Isi Latihan: Tolong salin persis bagian teks sumber, semuanya mulai dari "Masjid Nabawi terletak" terus sampai "ibadah umat Buddha.".

Teks Sumber:
== == ==
Masjid Nabawi terletak di pusat Madinah. Masjid Nabawi dibangun di sebuah lapangan yang luas. Di Masjid Nabawi, juga terdapat mimbar yang sering dipakai oleh Nabi Muhammad. Masjid Nabawi menjadi jantung kota Madinah saat itu. Masjid ini digunakan untuk kegiatan politik, perencanaan kota, menentukan strategi militer, dan untuk mengadakan perjanjian. Bahkan, di area sekitar masjid digunakan sebagai tempat tinggal sementara oleh orang-orang fakir miskin.

Sulit Dibedakan

Vihara (dibaca "wihara" - V diucapkan sebagai W) adalah rumah ibadah umat Buddha.
Arti harfiah dari vihara adalah tempat kediaman. Secara fisik vihara adalah bangunan. Dalam bahasa Pâli, vihara berarti kondisi mental seseorang (ada 3 jenis vihara yaitu Dibha Vihara, Brahma Vihara, dan Ariya Vihara). Brahma Vihara berarti batinnya itu laksana kediaman para Brahma. Ariya Vihara berarti kualitas batin yang suci, seimbang, tidak terseret oleh segala macam perubahan, batin orang-orang yang sudah mencapai kesucian. Ini arti vihara yang lebih penting.

Banyak umat awam yang tidak mengerti perbedaan dari klenteng dan vihara. Klenteng dan vihara pada dasarnya berbeda dalam arsitektur, umat dan fungsi.

Klenteng pada dasarnya beraritektur tradisional Tionghoa dan berfungsi sebagai tempat aktivitas sosial masyarakat selain daripada fungsi spiritual. Vihara berarsitektur lokal dan biasanya mempunyai fungsi spiritual saja. Namun, vihara juga ada yang berarsitektur tradisional Tionghoa seperti pada vihara Buddhis aliran Mahayana yang memang berasal dari Tiongkok.

Perbedaan antara klenteng dan vihara kemudian menjadi rancu karena peristiwa G30S pada tahun 1965. Imbas peristiwa ini adalah pelarangan kebudayaan Tionghoa termasuklah itu kepercayaan tradisional Tionghoa oleh pemerintah Orde Baru. Klenteng yang ada pada masa itu terancam ditutup secara paksa. Banyak klenteng yang kemudian mengadopsi nama Sansekerta atau Pali, mengubah nama sebagai vihara dan mencatatkan surat izin dalam naungan agama Buddha demi kelangsungan peribadatan. Dari sinilah kemudian umat awam sulit membedakan klenteng dengan vihara.
== == ==
Data Tersimpan:

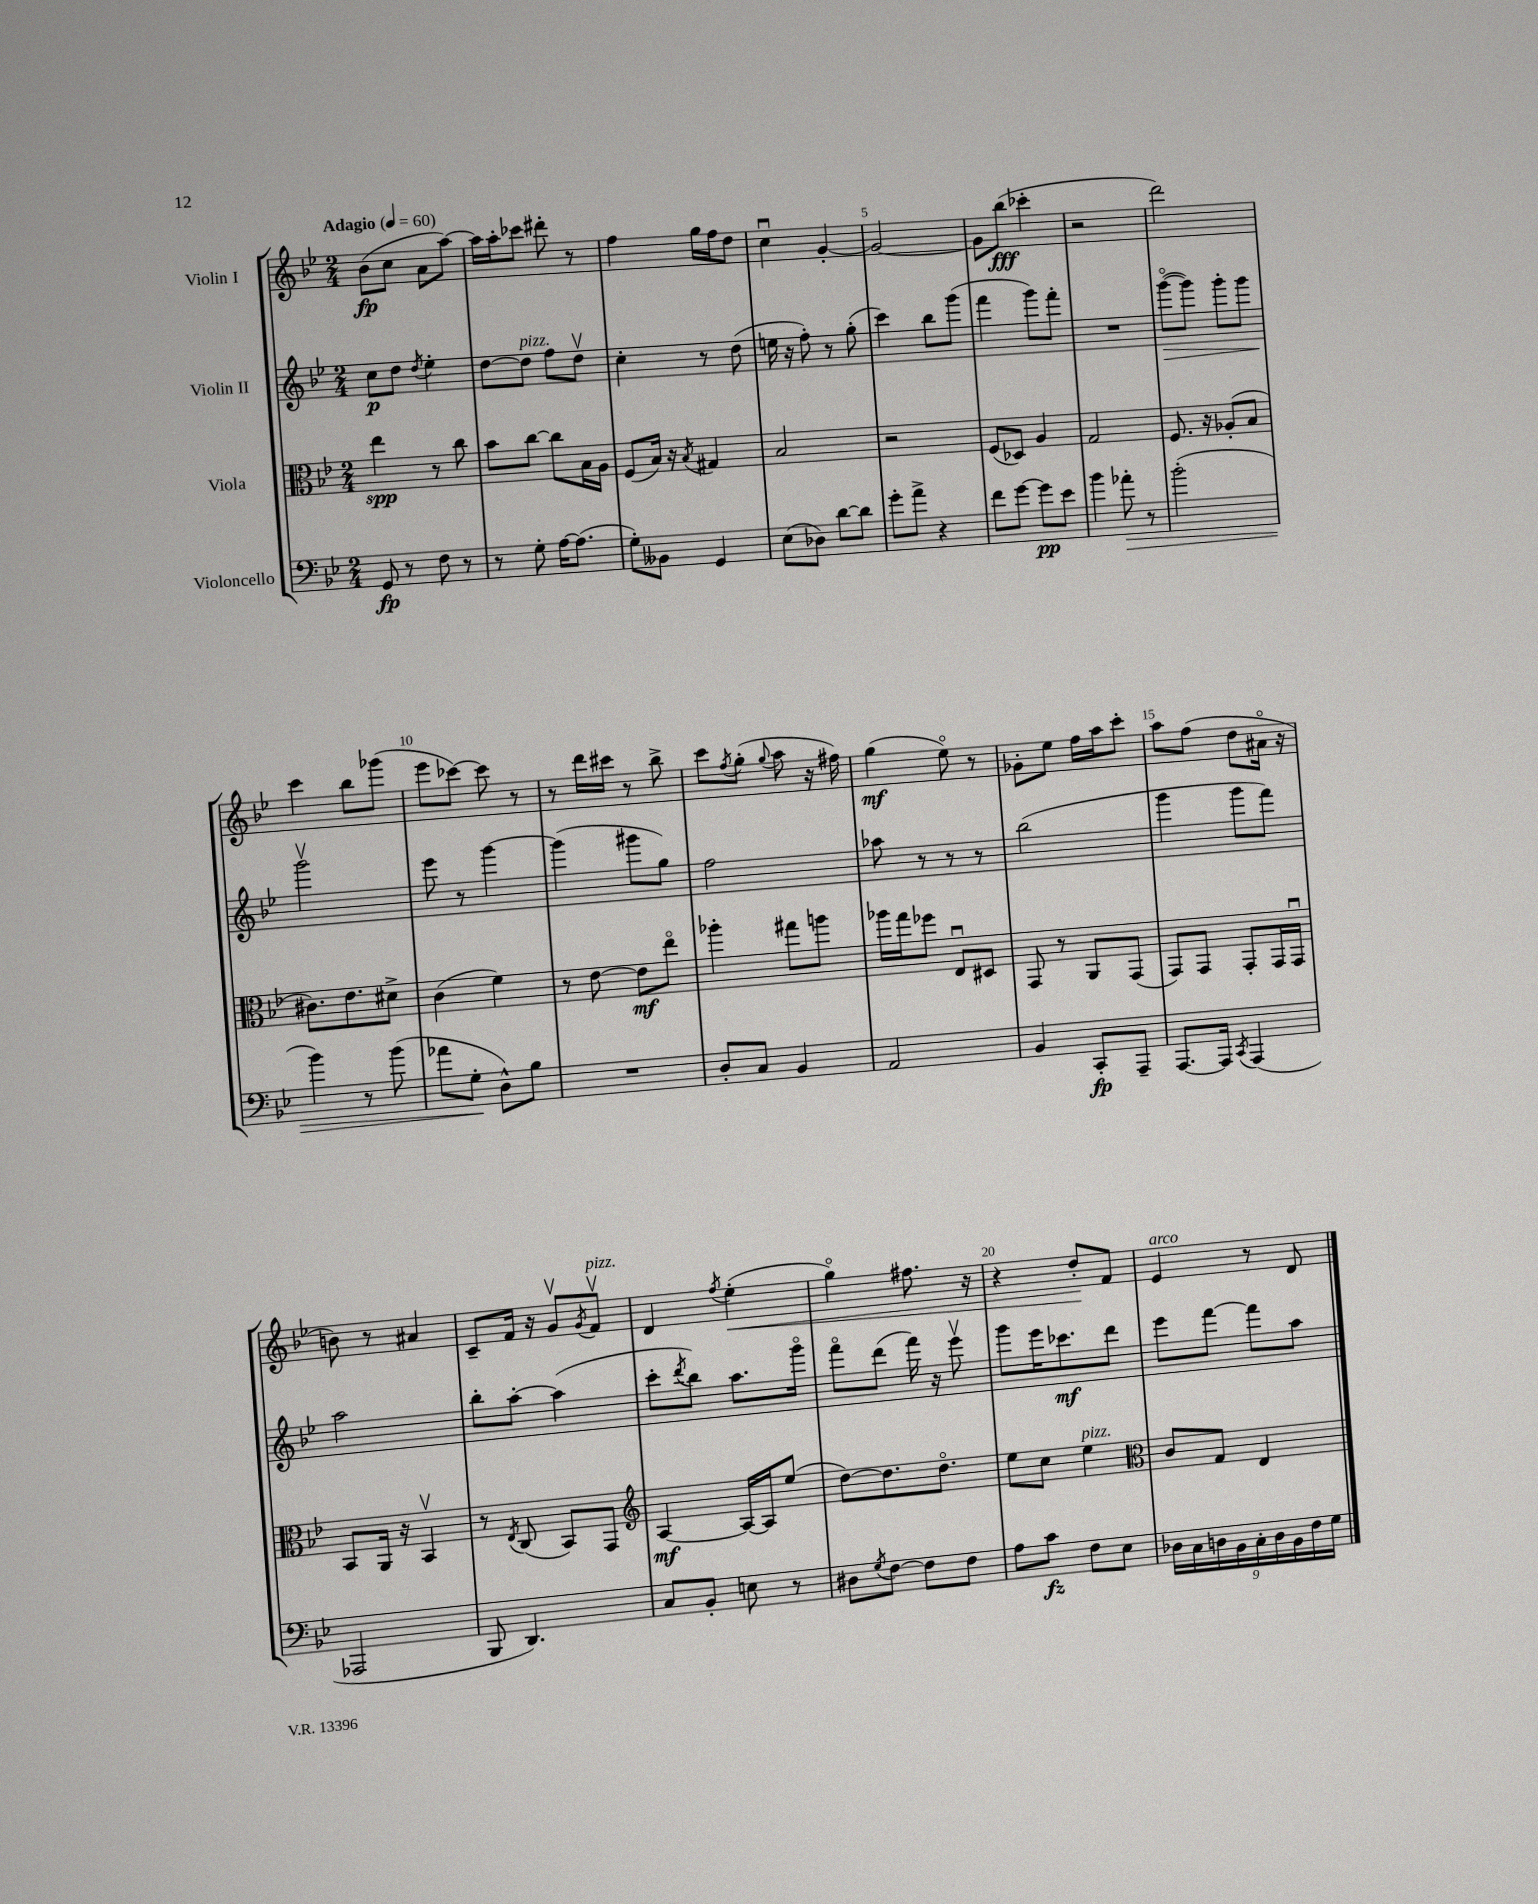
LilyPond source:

<<
\new StaffGroup <<
\new Staff = "s0" \with { instrumentName = "Violin I" } {
    \clef treble \key bes \major \numericTimeSignature \time 2/4 \tempo "Adagio" 4 = 60
    bes'8\fp( c''8 a'8 a''8~) |
    a''16 a''16-. ces'''8 dis'''8-. r8 |
    f''4 g''16 f''16 d''8 |
    c''4\downbow g'4~-. |
    g'2~ |
    g'8 bes''8\fff( ces'''4-. |
    r2 |
    d'''2) |
    c'''4 bes''8 ges'''8( |
    ees'''8 ces'''8~) ces'''8 r8 |
    r8 d'''16 cis'''16 r8 bes''8-> |
    c'''8 \acciaccatura { f''8 } g''8-.( \appoggiatura { g''8 } a''8 r16 fis''16) |
    g''4\mf( ees''8\flageolet) r8 |
    ges'8-. ees''8 f''16 a''16 c'''8-. |
    a''8 f''8( d''8 ais'16\flageolet r16 |
    b'8) r8 ais'4 |
    c'8-- f'16 r16 g'8\upbow \acciaccatura { g'8 } f'8\upbow^\markup { \italic "pizz." } |
    d'4 \acciaccatura { f''8 } ees''4-.\<( |
    g''4\flageolet) fis''8. r16 |
    r4 d''8-.\! f'8 |
    ees'4^\markup { \italic "arco" } r8 d'8 \bar "|." |
}
\new Staff = "s1" \with { instrumentName = "Violin II" } {
    \clef treble \key bes \major \numericTimeSignature \time 2/4
    c''8\p d''8 \acciaccatura { d''8 } ees''4-. |
    d''8~ d''8^\markup { \italic "pizz." } f''8 d''8\upbow |
    c''4-. r8 d''8( |
    e''16 r16 f''8-.) r8 g''8-.( |
    c'''4) bes''8 g'''8( |
    f'''4 g'''8) f'''8-. |
    R2 |
    g'''8~\flageolet\>( g'''8) g'''8-. g'''8 |
    g'''2\upbow\! |
    ees'''8 r8 g'''4~ |
    g'''4( gis'''8 g''8) |
    f''2 |
    aes''8 r8 r8 r8 |
    bes''2( |
    g'''4 g'''8 f'''8) |
    a''2 |
    bes''8-. a''8~-. a''4( |
    c'''8-. \acciaccatura { d'''8 } bes''8) a''8. g'''16\flageolet |
    f'''8\flageolet d'''8( f'''16) r16 ees'''8\upbow |
    g'''8 ees'''16 ces'''8.\mf d'''8 |
    ees'''8 f'''8~ f'''8 a''8 \bar "|." |
}
\new Staff = "s2" \with { instrumentName = "Viola" } {
    \clef alto \key bes \major \numericTimeSignature \time 2/4
    ees''4\spp r8 c''8 |
    bes'8 c''8~ c''8 bes16 a16 |
    f8( bes16) r16 \acciaccatura { bes8 } gis4 |
    bes2 |
    r2 |
    f8( des8) a4 |
    g2 |
    f8. r16 aes8-.( bes8 |
    cis'8.) ees'8. dis'8-> |
    c'4( f'4) |
    r8 ees'8~ ees'8\mf ees''8\flageolet |
    aes''4-. gis''8 a''8 |
    aes''16 g''16 fes''8 ees8\downbow dis8 |
    g,8 r8 a,8 g,8( |
    g,8) g,8 g,8-. g,16 g,16\downbow |
    bes,8 a,16 r16 bes,4\upbow |
    r8 \acciaccatura { ees8 } c8( bes,8) g,8 |
    \clef treble a4~\mf a16~ a16 ees''8( |
    d''8~) d''8. d''8.\flageolet |
    ees''8 c''8 ees''4^\markup { \italic "pizz." } |
    \clef alto c'8 g8 ees4 \bar "|." |
}
\new Staff = "s3" \with { instrumentName = "Violoncello" } {
    \clef bass \key bes \major \numericTimeSignature \time 2/4
    g,8\fp r8 f8 r8 |
    r8 g8-. a16~ a8.( |
    g8-.) beses,8 g,4 |
    ees8( des8) d'8~ d'8 |
    g'8-. a'8-> r4 |
    f'8 g'8~ g'8\pp ees'8 |
    bes'4 aes'8-.\> r8 |
    bes'2-.( |
    bes'4) r8 bes'8( |
    aes'8 g8-.\! d8-^) bes8 |
    R2 |
    d8-. c8 bes,4 |
    a,2 |
    bes,4 c,8-.\fp a,,8-- |
    a,,8.~ a,,16 \acciaccatura { c,8 } a,,4( |
    aes,,2 |
    bes,,8 d,4.) |
    c8 bes,8-. e8 r8 |
    dis8 \acciaccatura { g8 } f8~ f8 f8 |
    a8 c'8\fz f8 ees8 |
    \tuplet 9/8 { des16 c16 d16 bes,16 c16-. d16 bes,16 f16 g16 } \bar "|." |
}
>>
>>
\layout { \context { \Score \override BarNumber.break-visibility = ##(#f #t #t) barNumberVisibility = #(every-nth-bar-number-visible 5) } }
== == ==
Hasil Latihan:
Masjid Nabawi terletak di pusat Madinah. Masjid Nabawi dibangun di sebuah lapangan yang luas. Di Masjid Nabawi, juga terdapat mimbar yang sering dipakai oleh Nabi Muhammad. Masjid Nabawi menjadi jantung kota Madinah saat itu. Masjid ini digunakan untuk kegiatan politik, perencanaan kota, menentukan strategi militer, dan untuk mengadakan perjanjian. Bahkan, di area sekitar masjid digunakan sebagai tempat tinggal sementara oleh orang-orang fakir miskin.

Sulit Dibedakan

Vihara (dibaca "wihara" - V diucapkan sebagai W) adalah rumah ibadah umat Buddha.